1Pitt & Sherry Operations Pty Ltd, Hobart, Australia
Many will be familiar with natures abstract paintings generated by the formation of Liesegang rings.
The often spectacular features illustrated in vibrant yellows, oranges and browns cross cutting the bedded fabric of the strata are a feature of the Tasmanian landscape in many areas, particularly, but not exclusively, in outcrops of the Ross Sandstone. Those near the former settlement of Darlington on Maria Island, the Painted Cliffs, are a frequent feature in tourism brochures, with good reason.
The railway tunnel at Rhyndaston, 45 km due north of Hobart passes a distance of 943 m through the same strata as that hosting the Painted Cliffs; the Liesegang rings and other solution features displayed in the largely unlined tunnel are no less spectacular. However, they have also played a role in preserving the structural integrity of the civil asset.
The Rhyndaston Tunnel was originally excavated in the 1870’s when the Main Line between Hobart and Launceston was established. A small tunnel, it was inadequate to meet the late 1950’s watershed development in global freight that was heralded by the creation of the standard shipping container. Consequently, the tunnel was enlarged in 1964/65 using a tunnel boring machine (TBM). That TBM was the first to have been used in Australia, boring the tailrace and sections of the headrace tunnels for the Poatina Power Station development over the previous three years. Rhyndaston became the third bored tunnel in Australia by several years.
The profile of the tunnel is circular affording a clear opportunity to monitor dilapidation of the exposed rockmass.
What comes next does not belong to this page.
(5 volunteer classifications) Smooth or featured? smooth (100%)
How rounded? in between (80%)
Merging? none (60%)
At an elevation of 400 m A.S.L. the environment in the tunnel is often cold and the air moving through it is frequently moist. The rockmass presents in three facies; a competent coarse grained yellow-brown sandstone displaying strong current bedding, a white silty sandstone usually displaying laminar bedding, and occasional thin micaceous shale bands. The yellow-brown sandstone which is the dominant facies, shows little sign of dilapidation, with the radial marks of the TBM cutters still clearly visible after 56 years. The TBM head was 4.93 m diameter and the average tunnel diameter in the yellow-brown sandstone is less the 4.95 m. Much of the 20 mm difference is due to the gauge of the TBM cutters. However, in the white silty sandstone, the tunnel diameter is as much as 5.01 m, some 60 mm more. In comparison to tunnels in similar sandstones in Sydney where erosion rates of <2 mm/yr have been recorded, the effective erosion rate of ~0.5-0.9 mm/yr is favourable. However, Liesegang rings within that sandstone are no more eroded than the yellow-brown sandstone and the TBM cutter marks remain clearly visible. It is posited that the Liesegang rings are serving to protect the silty white sandstone from greater erosion than might otherwise have been the case.
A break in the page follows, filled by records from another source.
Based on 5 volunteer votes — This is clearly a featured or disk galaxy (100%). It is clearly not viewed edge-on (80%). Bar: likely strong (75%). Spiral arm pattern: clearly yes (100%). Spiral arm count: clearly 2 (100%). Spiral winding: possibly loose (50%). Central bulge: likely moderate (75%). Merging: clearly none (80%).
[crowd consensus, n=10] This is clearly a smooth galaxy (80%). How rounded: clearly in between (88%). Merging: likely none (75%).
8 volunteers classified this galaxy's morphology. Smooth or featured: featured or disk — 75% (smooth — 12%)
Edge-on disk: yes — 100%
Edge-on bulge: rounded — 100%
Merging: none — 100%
The shale bands, which are confined within the yellow-brown sandstone are of insignificant dimension, and while they are prone to severe slaking, they do not pose a significant threat to tunnel integrity.
 Stack, B, 1982. Handbook of Mining and Tunnelling Machinery, 742 p., John Wylie & Sons: Chichester.
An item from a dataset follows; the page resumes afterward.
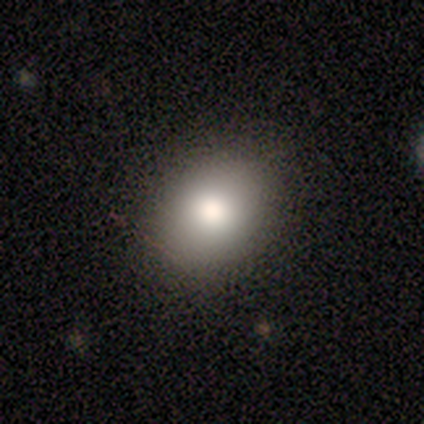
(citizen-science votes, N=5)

 Nash, T, Bertuzzi, R and de Ambrosis, A, 2019. Deterioration of sandstones and shales in Sydney tunnels, in Proceedings of the 13th Australia New Zealand Conference on Geomechanics, pp. 877-882, Australian Geomechanics Society: Sydney.
Originally graduating as a geologist at UTAS in the early 1980’s, Peter undertook further studies in rock mechanics and Commenced transitioning to mining geomechanics over the following 10-15 years. He now consults in the field geomechanics after a 30 year career in underground mines in Tasmania and Papua New Guinea.